Dr. Elnahal warned that the hospital was already nearly full with patients who did not have COVID. Now virus-related hospitalizations are on the rise, posing a new challenge for local clinics.

“The signs are that this is about to get worse,” Dr. Elnahal said. “When you hit 3-4% positivity levels, you can expect even more hospitalizations. And most worryingly, we had a death from COVID-19 last week for the first time in many weeks.”

Murphy said last week that health officials see an alarming link between large gatherings in private homes and the increase in cases, so he urged residents to follow the CDC guidelines “and not meet in a private home with no one outside of his immediate family. “

In late September, Dr. Anthony Fauci, director of the National Institute of Allergy and Infectious Diseases, said during an online meeting with Governor Murphy that the state was “well positioned” to face a second wave of coronavirus. By then he had predicted the increase in cases due to the drop in temperatures and the tendency of residents to hold large gatherings at home in the fall.

New Jersey continues to test about 20,000 people a day, but that number is lower per capita compared to New York or Connecticut, according to data analyzed by John Hopkins University. The state’s positivity rate is around 3.4%. In addition, state officials point out that many of the new cases are among young people.

People in their 20s and 30s are more likely to pass the virus on to their parents or grandparents, although people in that age range are less likely to be hospitalized.


The state began to show the first signs of a second wave after the opening of the local economy. The biggest change was the authorization of consumption inside restaurants and the opening of educational institutions.

What began as isolated outbreaks on college campuses and within the Orthodox Jewish community in Lakewood during the High Holidays has now snowballed into a statewide crisis, fueled by what Murphy says are private indoor gatherings in all 21 New Jersey counties.

While state officials contend there is no evidence that most of the recent outbreaks are related to inside restaurant consumption or the reopening of educational institutions, Murphy said in News 12 NJ Monday night that they were not. it would increase inland service capacity in the short term, despite recent statements that it would.

Furthermore, few cases have been registered in schools. In total, about 60% of districts and charter schools offer at least some in-person instruction. So far, the state has reported 22 outbreaks in its more than 3,000 school buildings. Still, some districts like Newark have postponed the return to face-to-face classes until 2021.

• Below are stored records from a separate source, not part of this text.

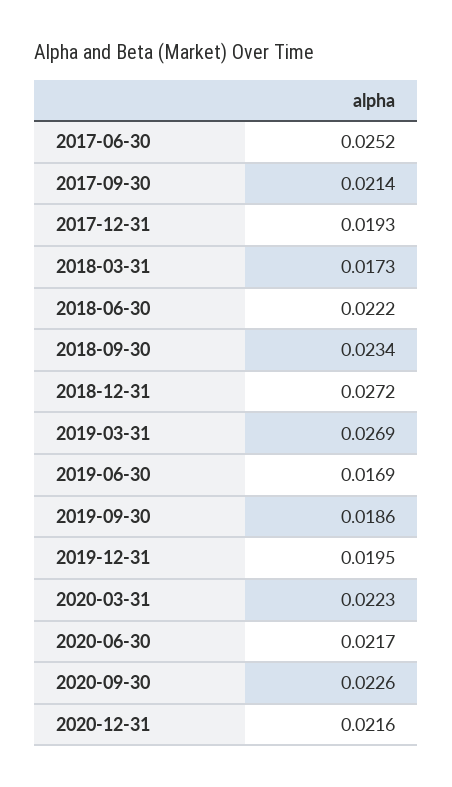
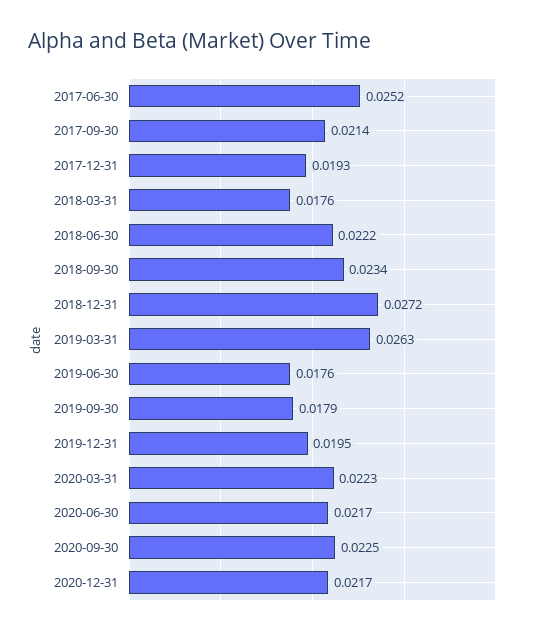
2018-03-31: 0.0173 -> 0.0176
2019-03-31: 0.0269 -> 0.0263
2019-06-30: 0.0169 -> 0.0176
2019-09-30: 0.0186 -> 0.0179
2020-09-30: 0.0226 -> 0.0225
2020-12-31: 0.0216 -> 0.0217

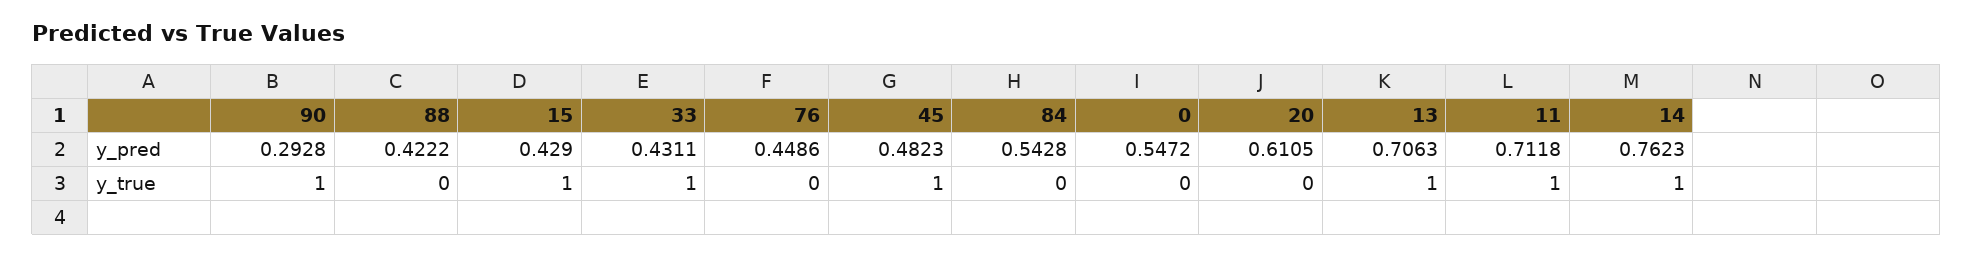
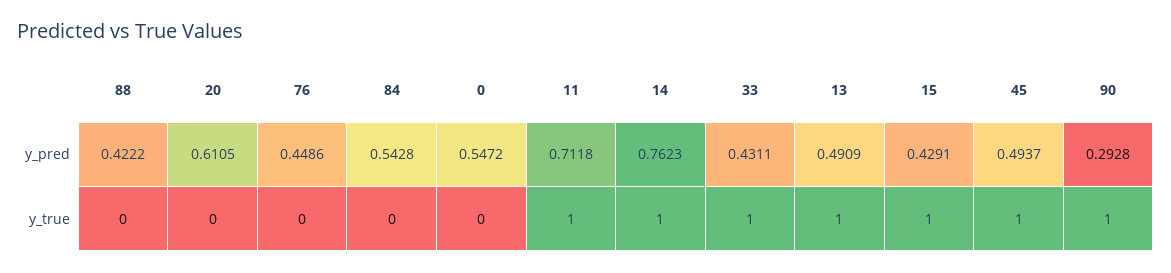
15, y_pred: 0.429 -> 0.4291
45, y_pred: 0.4823 -> 0.4937
13, y_pred: 0.7063 -> 0.4909

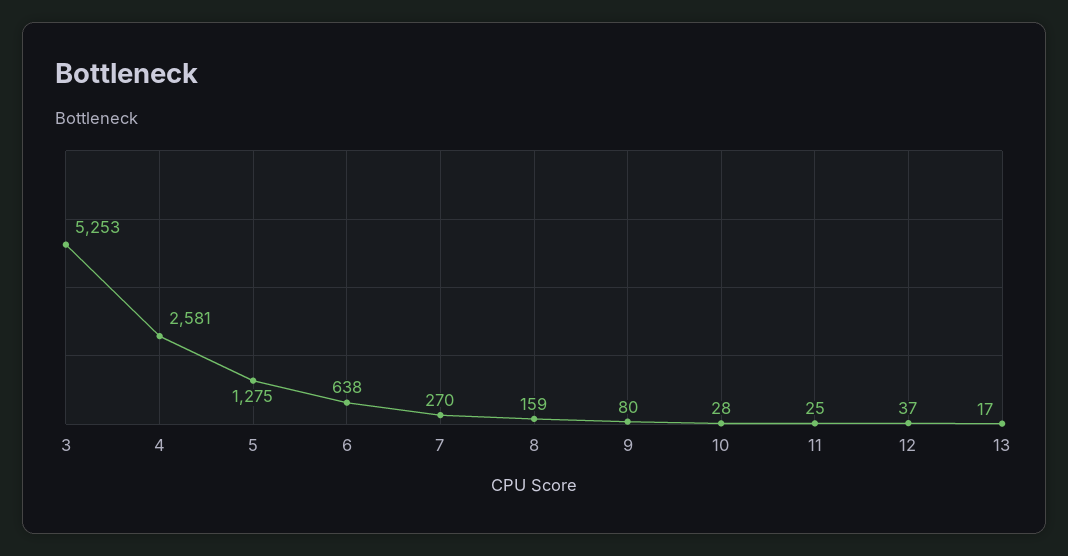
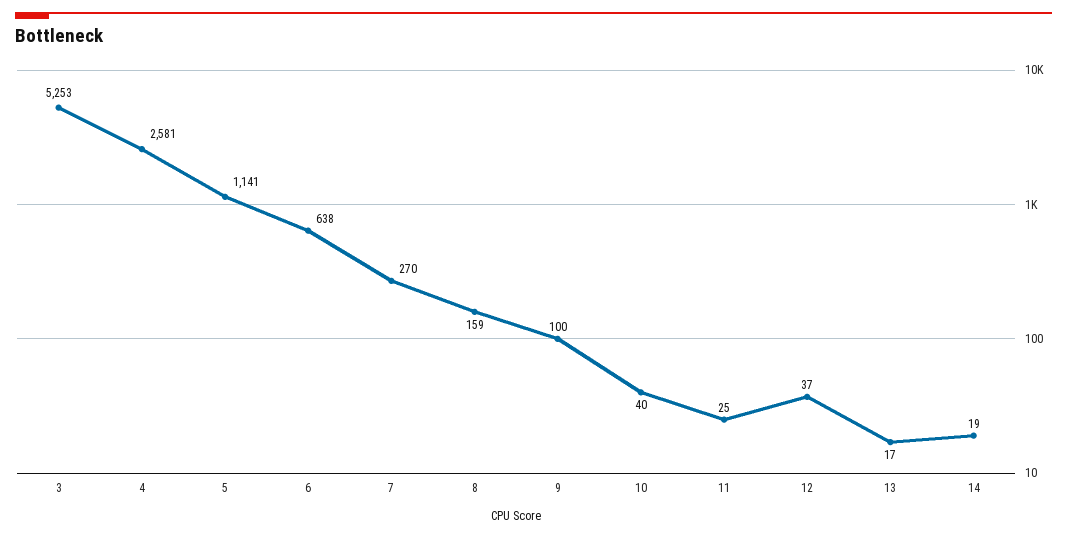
5: 1275 -> 1141
9: 80 -> 100
10: 28 -> 40
14: none -> 19

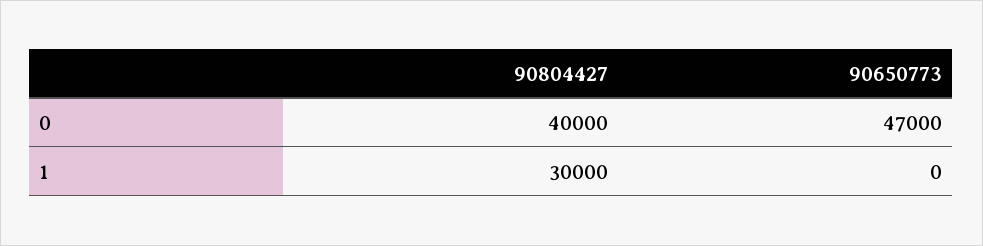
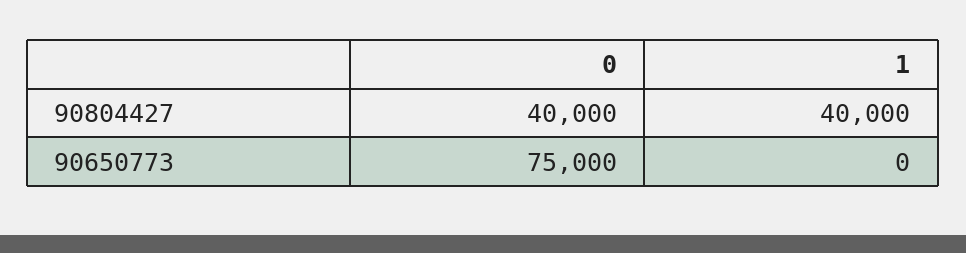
90650773, 0: 47000 -> 75000
90804427, 1: 30000 -> 40000

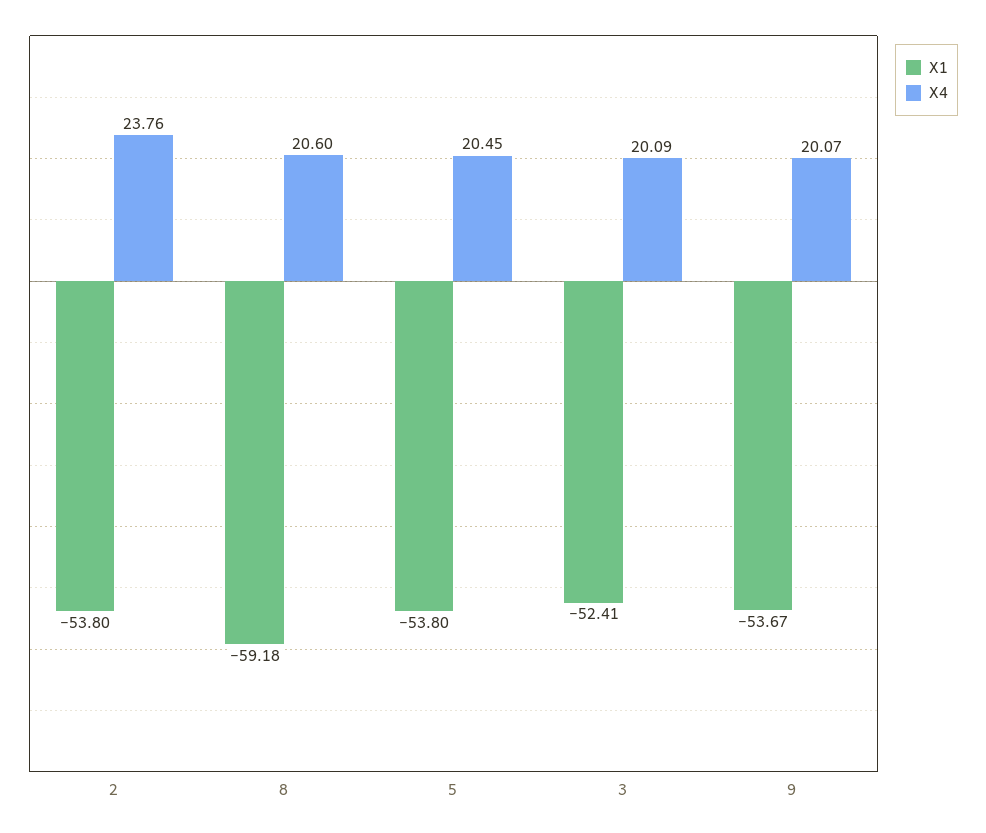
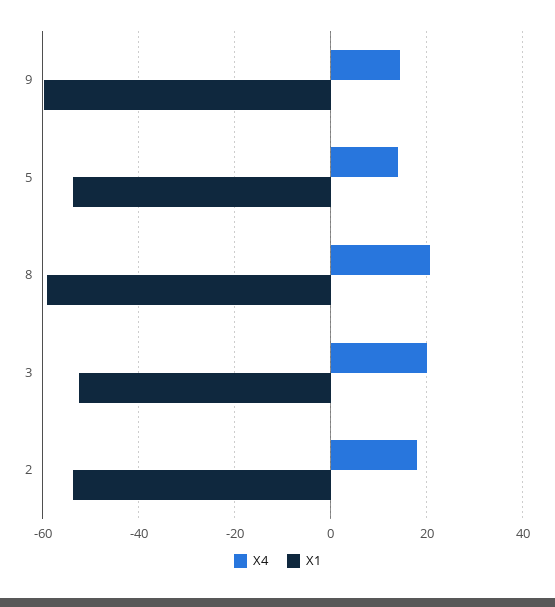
X4, 2: 23.76 -> 18
X4, 5: 20.45 -> 14
X1, 9: -53.67 -> -60
X4, 9: 20.07 -> 14

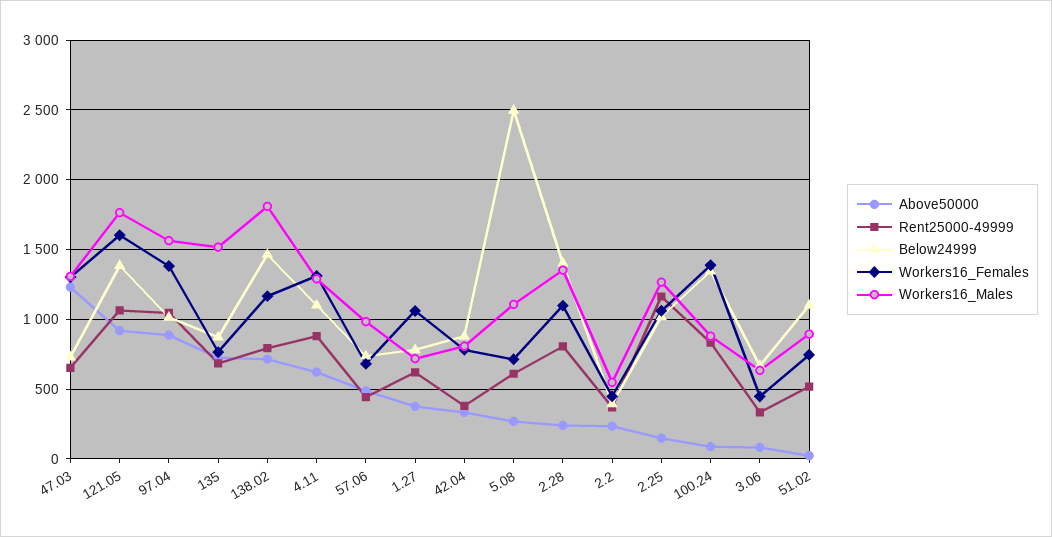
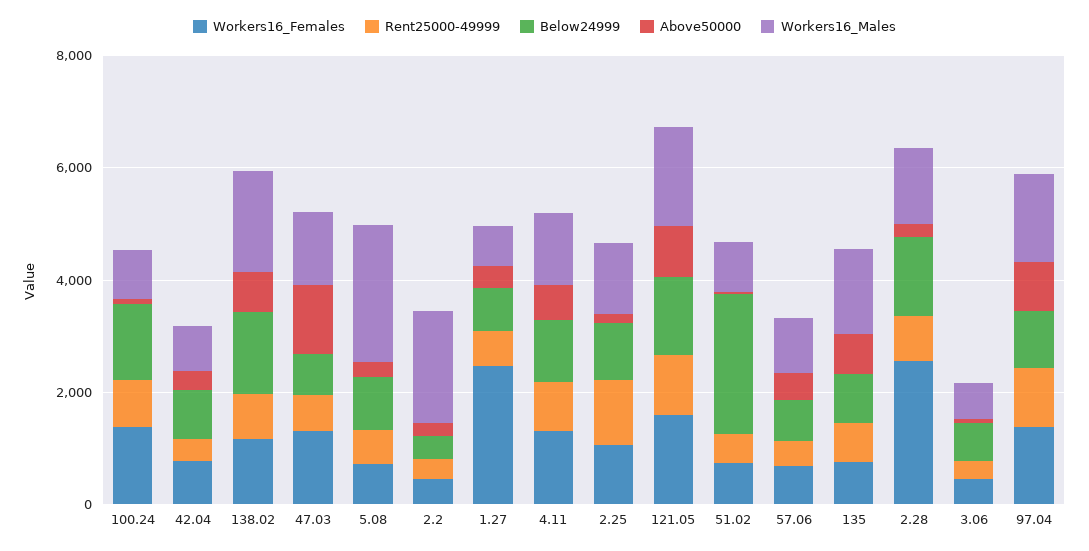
Workers16_Females, 1.27: 1050 -> 2500
Below24999, 5.08: 2500 -> 1000
Workers16_Males, 5.08: 1100 -> 2500
Workers16_Females, 2.28: 1100 -> 2500
Workers16_Males, 2.2: 550 -> 2000
Below24999, 51.02: 1100 -> 2500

The situation marks a potentially critical juncture, as cases now average more than 1,000 per day.

At the same time, cases are on the rise in neighboring states such as Pennsylvania and Connecticut, regions closely tied to the New York economy.


New Jersey Health Commissioner Judith Persichilli said during a coronavirus briefing this month that officials previously anticipated a second wave of COVID-19 that will hit the state.

“If people don’t abide by physical distancing, if they don’t wear masks, if they don’t wash their hands, then this wave has the potential to become a tidal wave,” he said.

The commissioner said the Health Department has made plans based on lessons learned about the coronavirus over the summer. Personal protective equipment or PPE, antiviral drugs and respirators are being stored. He also added that officials continue to work with long-term care centers on infection control and warehousing.

But Persichilli says staffing is his biggest concern.

“[Si] health workers get sick, like in the primary crisis, we will have a problem, “he said.” Unlike in March and April, when health workers from other states came to New Jersey to help, those workers are now fully committed to fighting this virus in their own states. “

Persichilli noted that asymptomatic spread is “more common than initially thought,” so hand washing, mask use and physical distancing are even more important and that “the inside is more of a problem than the outside. “.



Leave a Reply

Your email address will not be published. Required fields are marked *

This site uses Akismet to reduce spam. Learn how your comment data is processed.